A clue, he thought. Just one.

He didn't expect answers. Not yet. But somewhere in this palace, in its records or forgotten corners, there had to be something he had overlooked before. Even a fragment would be enough to start differently this time.

A soft knock broke the quiet.

"Young Lord Pryan," a gentle voice called from beyond the door. "Dinner is ready."

Pryan turned toward the sound.

"Come in."

The door opened carefully, and a young maid stepped inside, holding the handle with both hands as if afraid of making noise. She had chestnut-brown hair tied neatly behind her head and wore the simple uniform of the household staff. Her movements were practiced but warm, her eyes carrying familiarity rather than formality.

"My name is Lina, my lord," she said with a small bow. "I've been assigned to attend to you from today onward."

Pryan nodded.

"I'll be there shortly," he replied.

Lina smiled, visibly relieved, and bowed once more before stepping back and closing the door behind her.

The room fell quiet again, but the stillness no longer felt heavy.

Later, Pryan thought. I'll find it later.

He stood, straightened his clothes, and followed the corridor lights toward the dining hall.

The hall was warmly lit when he arrived.

At the head of the table sat Arel Gwanar, Viscount of Ardmere, his posture composed, his presence calm and steady as ever. He looked less like a lord here and more like a man at ease within his own home.

Beside him sat Pryan's mother, Lady Elara Gwanar, her expression soft as she noticed Pryan enter. She wore no elaborate regalia, only a simple gown that reflected her preference for comfort over display. Her eyes, kind yet observant, lingered on her son a moment longer than necessary.

"You're late," she said gently, though there was no reproach in her voice. "Did the mountain tire you?"

Pryan shook his head and took his seat.

"No, Mother."

At Arel's side stood Marven, the family's butler, a tall man with silver-threaded hair and a voice as precise as his movements.

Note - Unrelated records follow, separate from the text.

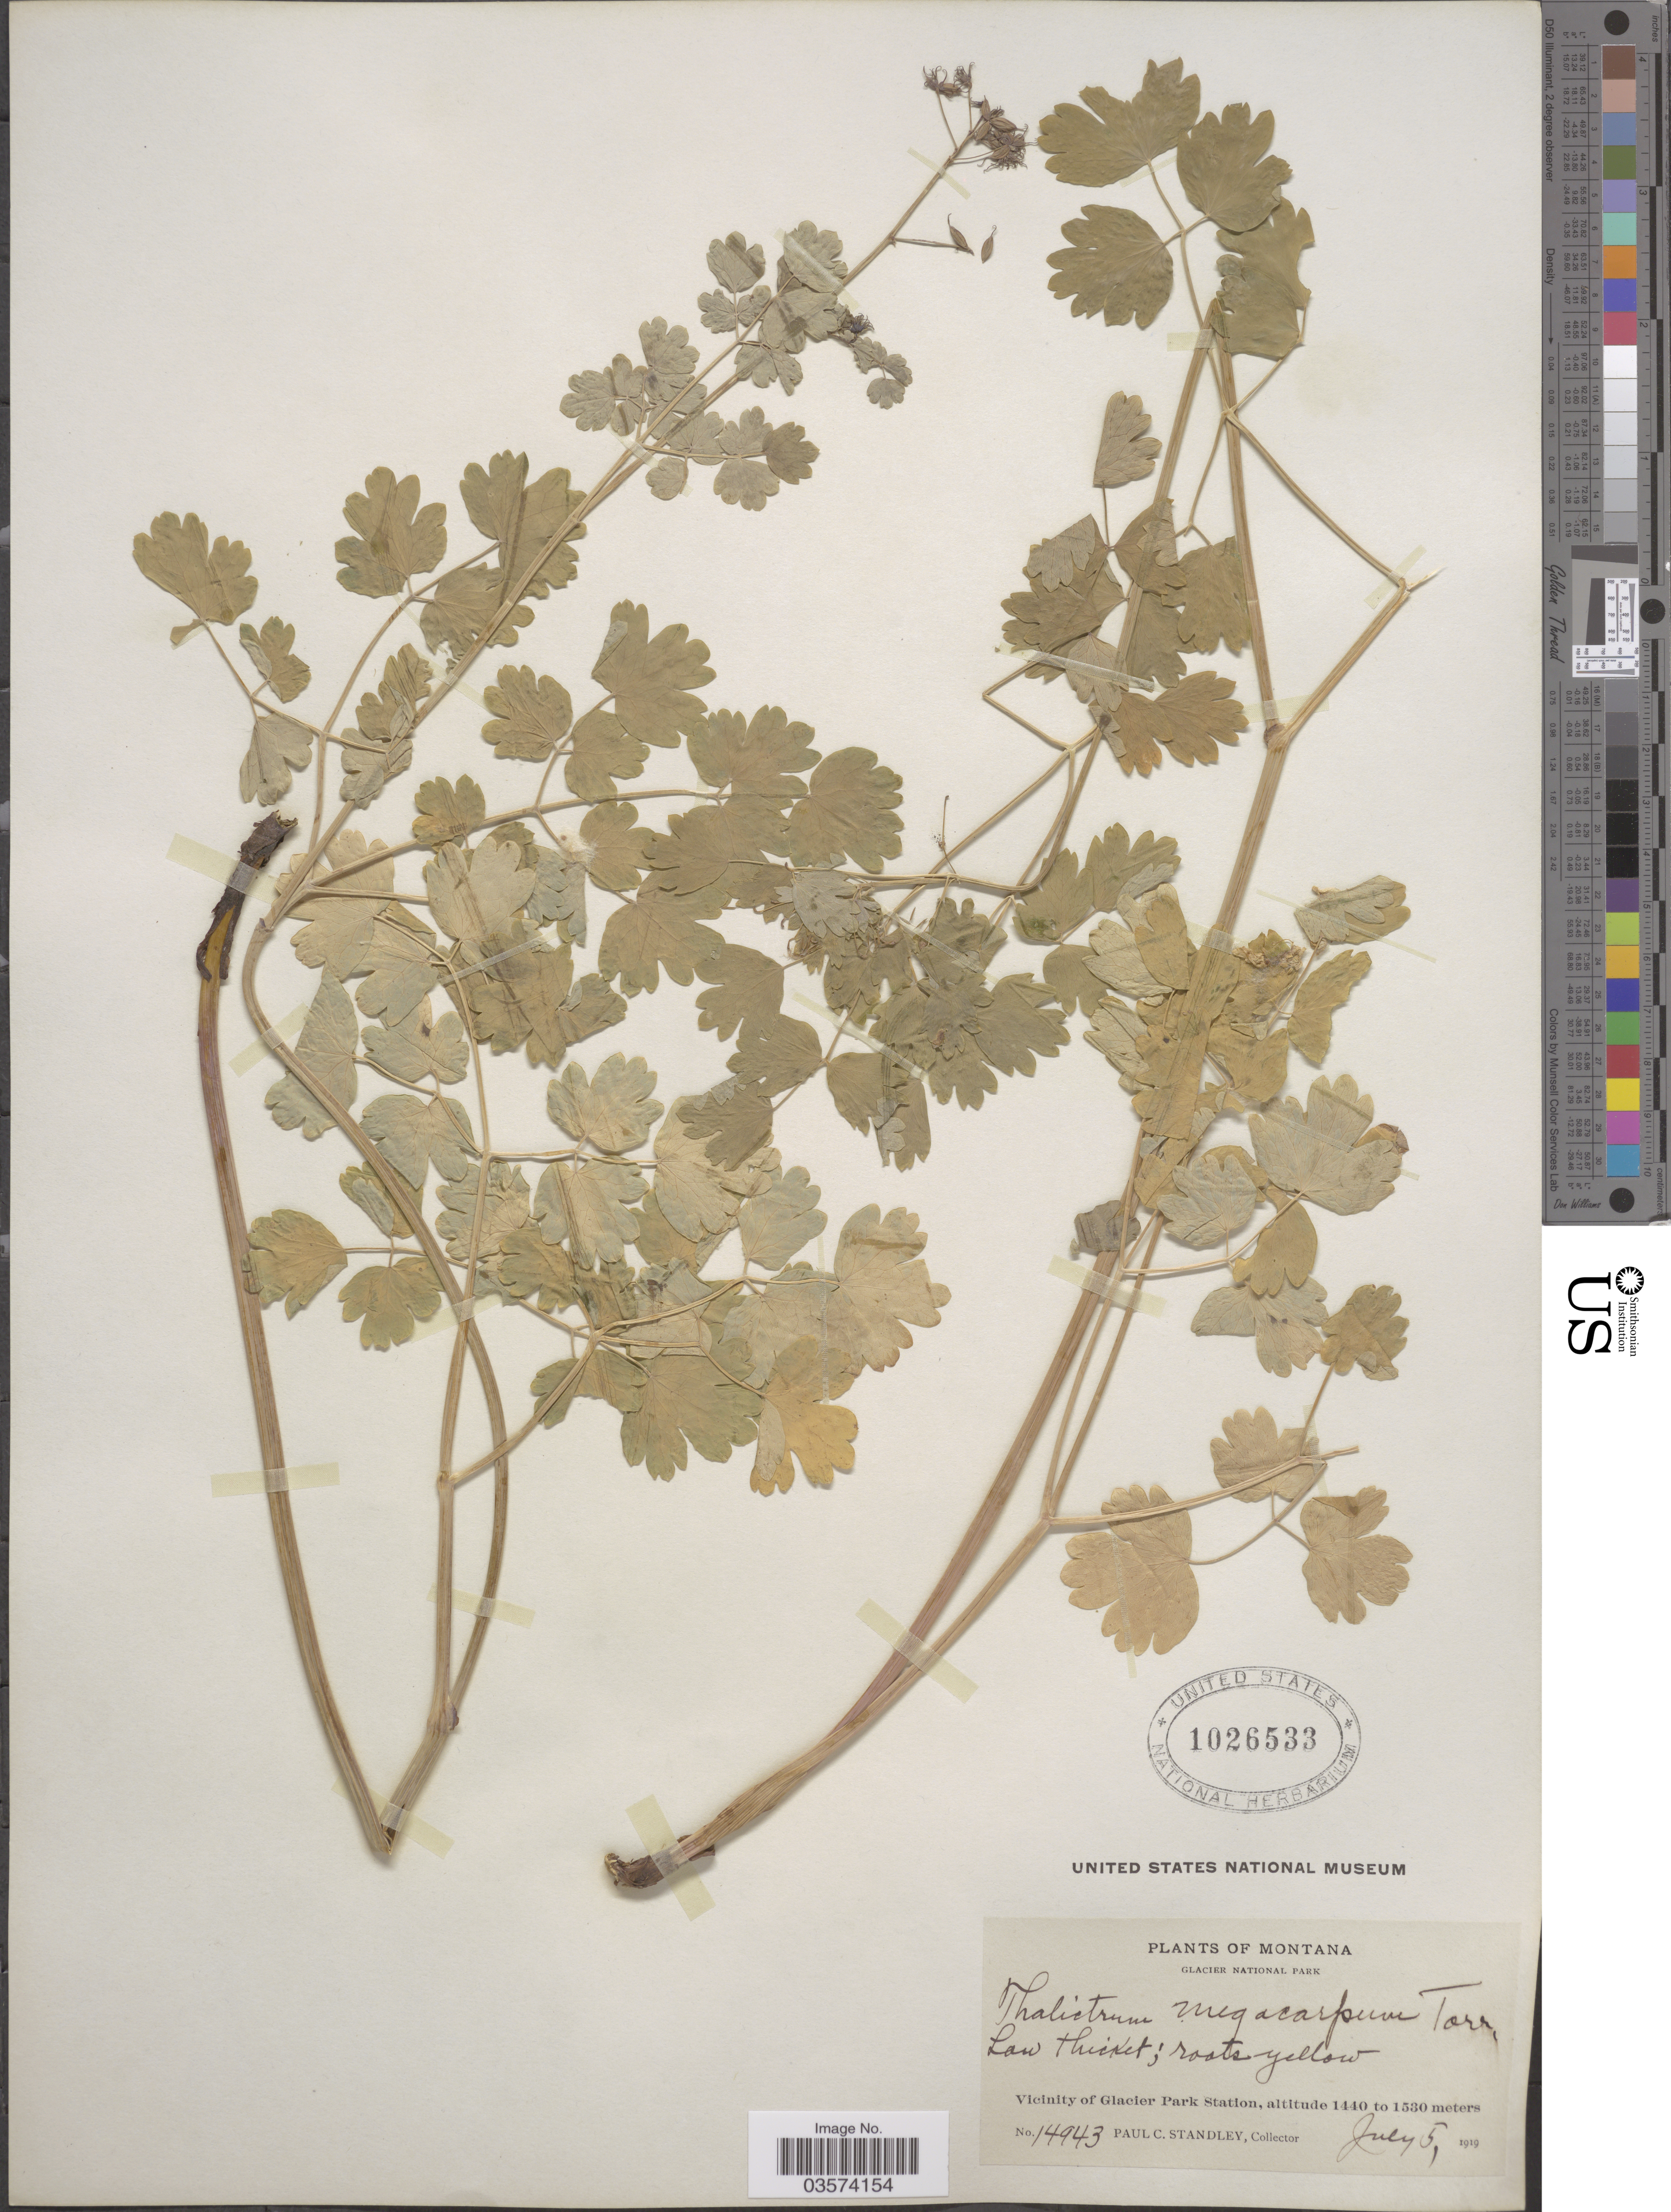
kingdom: Plantae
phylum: Tracheophyta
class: Magnoliopsida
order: Ranunculales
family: Ranunculaceae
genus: Thalictrum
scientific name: Thalictrum occidentale var. palousense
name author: H. St. John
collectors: P. C. Standley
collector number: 14943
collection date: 1919-07-05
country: United States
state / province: Montana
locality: Glacier National Park. Vicinity of Glacier Park Station.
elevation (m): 1440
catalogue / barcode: US 1026533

He served the dishes without a word, his presence almost blending into the room itself—efficient, unobtrusive, ever watchful.

The meal began quietly.

Conversation drifted to ordinary matters: the harvest, a repaired road near Ardenfall, a merchant dispute settled without incident. Pryan listened more than he spoke, committing every small detail to memory. This was the life he had once taken for granted. The warmth of shared meals. The comfort of voices that had once been lost.

At one point, Elara reached out and brushed a crumb from Pryan's sleeve.

"You've grown quieter," she said, smiling. "That's not always a bad thing."

Pryan looked at her, really looked at her, and nodded.

"I was just thinking," he replied.

Arel watched him for a moment, then spoke evenly. "Thinking is good. Just don't let it steal your appetite."

A faint smile tugged at Pryan's lips.

The food was warm. The hall was bright. And for now, the world was at peace.